**WORK ITEM:**
Each line below from the line with "College of Agricultural" to the line with "care neglect, it" must be copied exactly, including those two, and no picture may appear in the copy.

**PROVIDED INFORMATION:**

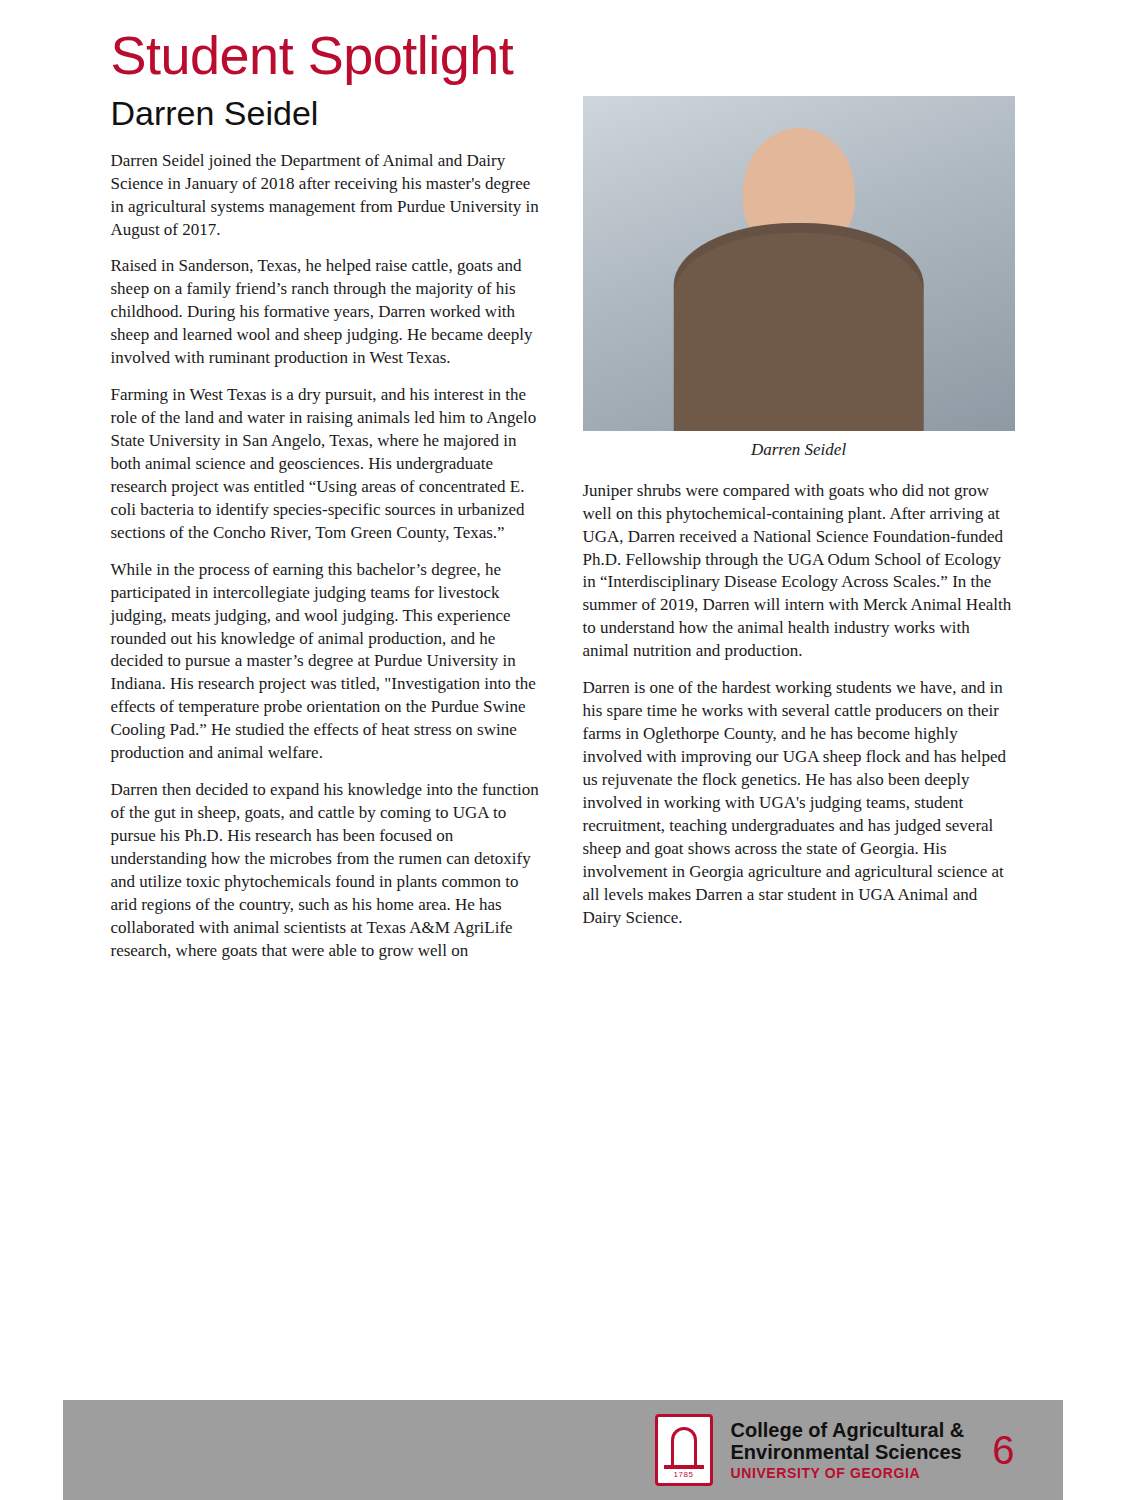Student Spotlight
Darren Seidel
Darren Seidel joined the Department of Animal and Dairy Science in January of 2018 after receiving his master's degree in agricultural systems management from Purdue University in August of 2017.
Raised in Sanderson, Texas, he helped raise cattle, goats and sheep on a family friend’s ranch through the majority of his childhood. During his formative years, Darren worked with sheep and learned wool and sheep judging. He became deeply involved with ruminant production in West Texas.
Farming in West Texas is a dry pursuit, and his interest in the role of the land and water in raising animals led him to Angelo State University in San Angelo, Texas, where he majored in both animal science and geosciences. His undergraduate research project was entitled “Using areas of concentrated E. coli bacteria to identify species-specific sources in urbanized sections of the Concho River, Tom Green County, Texas.”
While in the process of earning this bachelor’s degree, he participated in intercollegiate judging teams for livestock judging, meats judging, and wool judging. This experience rounded out his knowledge of animal production, and he decided to pursue a master’s degree at Purdue University in Indiana. His research project was titled, "Investigation into the effects of temperature probe orientation on the Purdue Swine Cooling Pad.” He studied the effects of heat stress on swine production and animal welfare.
Darren then decided to expand his knowledge into the function of the gut in sheep, goats, and cattle by coming to UGA to pursue his Ph.D. His research has been focused on understanding how the microbes from the rumen can detoxify and utilize toxic phytochemicals found in plants common to arid regions of the country, such as his home area. He has collaborated with animal scientists at Texas A&M AgriLife research, where goats that were able to grow well on
Darren Seidel
Juniper shrubs were compared with goats who did not grow well on this phytochemical-containing plant. After arriving at UGA, Darren received a National Science Foundation-funded Ph.D. Fellowship through the UGA Odum School of Ecology in “Interdisciplinary Disease Ecology Across Scales.” In the summer of 2019, Darren will intern with Merck Animal Health to understand how the animal health industry works with animal nutrition and production.
Darren is one of the hardest working students we have, and in his spare time he works with several cattle producers on their farms in Oglethorpe County, and he has become highly involved with improving our UGA sheep flock and has helped us rejuvenate the flock genetics. He has also been deeply involved in working with UGA's judging teams, student recruitment, teaching undergraduates and has judged several sheep and goat shows across the state of Georgia. His involvement in Georgia agriculture and agricultural science at all levels makes Darren a star student in UGA Animal and Dairy Science.
1785
College of Agricultural & Environmental Sciences UNIVERSITY OF GEORGIA
6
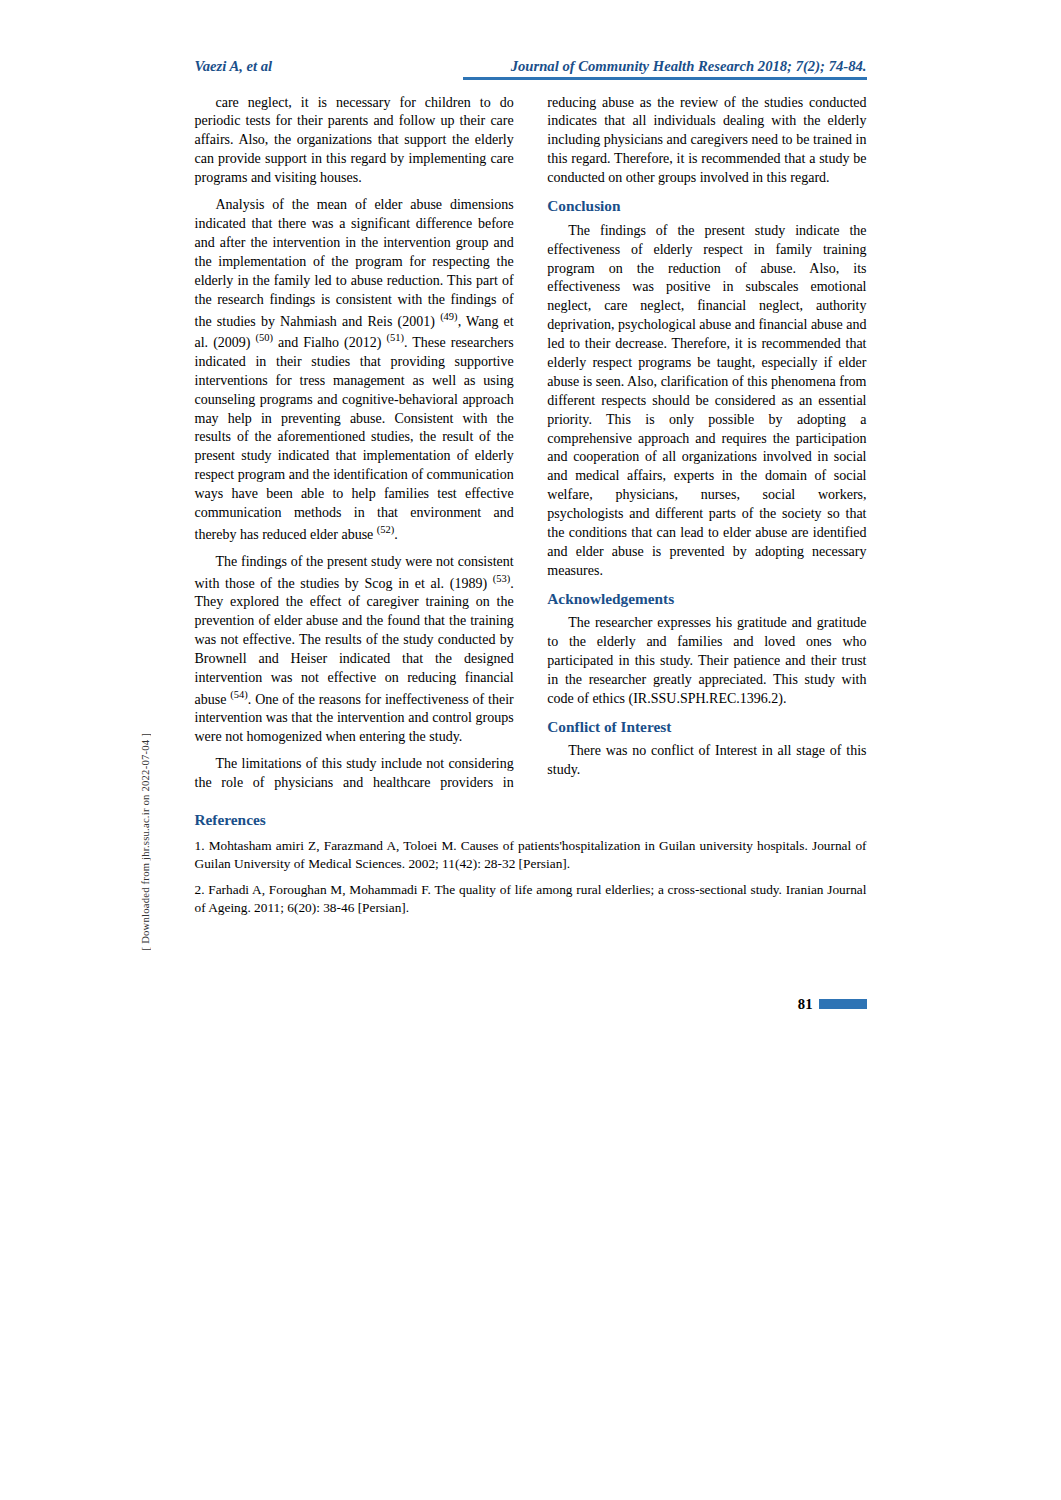Vaezi A, et al
Journal of Community Health Research 2018; 7(2); 74-84.
care neglect, it is necessary for children to do periodic tests for their parents and follow up their care affairs. Also, the organizations that support the elderly can provide support in this regard by implementing care programs and visiting houses.
Analysis of the mean of elder abuse dimensions indicated that there was a significant difference before and after the intervention in the intervention group and the implementation of the program for respecting the elderly in the family led to abuse reduction. This part of the research findings is consistent with the findings of the studies by Nahmiash and Reis (2001) (49), Wang et al. (2009) (50) and Fialho (2012) (51). These researchers indicated in their studies that providing supportive interventions for tress management as well as using counseling programs and cognitive-behavioral approach may help in preventing abuse. Consistent with the results of the aforementioned studies, the result of the present study indicated that implementation of elderly respect program and the identification of communication ways have been able to help families test effective communication methods in that environment and thereby has reduced elder abuse (52).
The findings of the present study were not consistent with those of the studies by Scog in et al. (1989) (53). They explored the effect of caregiver training on the prevention of elder abuse and the found that the training was not effective. The results of the study conducted by Brownell and Heiser indicated that the designed intervention was not effective on reducing financial abuse (54). One of the reasons for ineffectiveness of their intervention was that the intervention and control groups were not homogenized when entering the study.
The limitations of this study include not considering the role of physicians and healthcare providers in reducing abuse as the review of the studies conducted indicates that all individuals dealing with the elderly including physicians and caregivers need to be trained in this regard. Therefore, it is recommended that a study be conducted on other groups involved in this regard.
Conclusion
The findings of the present study indicate the effectiveness of elderly respect in family training program on the reduction of abuse. Also, its effectiveness was positive in subscales emotional neglect, care neglect, financial neglect, authority deprivation, psychological abuse and financial abuse and led to their decrease. Therefore, it is recommended that elderly respect programs be taught, especially if elder abuse is seen. Also, clarification of this phenomena from different respects should be considered as an essential priority. This is only possible by adopting a comprehensive approach and requires the participation and cooperation of all organizations involved in social and medical affairs, experts in the domain of social welfare, physicians, nurses, social workers, psychologists and different parts of the society so that the conditions that can lead to elder abuse are identified and elder abuse is prevented by adopting necessary measures.
Acknowledgements
The researcher expresses his gratitude and gratitude to the elderly and families and loved ones who participated in this study. Their patience and their trust in the researcher greatly appreciated. This study with code of ethics (IR.SSU.SPH.REC.1396.2).
Conflict of Interest
There was no conflict of Interest in all stage of this study.
References
1. Mohtasham amiri Z, Farazmand A, Toloei M. Causes of patients'hospitalization in Guilan university hospitals. Journal of Guilan University of Medical Sciences. 2002; 11(42): 28-32 [Persian].
2. Farhadi A, Foroughan M, Mohammadi F. The quality of life among rural elderlies; a cross-sectional study. Iranian Journal of Ageing. 2011; 6(20): 38-46 [Persian].
[ Downloaded from jhr.ssu.ac.ir on 2022-07-04 ]
81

**RESPONSE TO THE EXERCISE:**
College of Agricultural & Environmental Sciences UNIVERSITY OF GEORGIA
6
Vaezi A, et al
Journal of Community Health Research 2018; 7(2); 74-84.
care neglect, it is necessary for children to do periodic tests for their parents and follow up their care affairs. Also, the organizations that support the elderly can provide support in this regard by implementing care programs and visiting houses.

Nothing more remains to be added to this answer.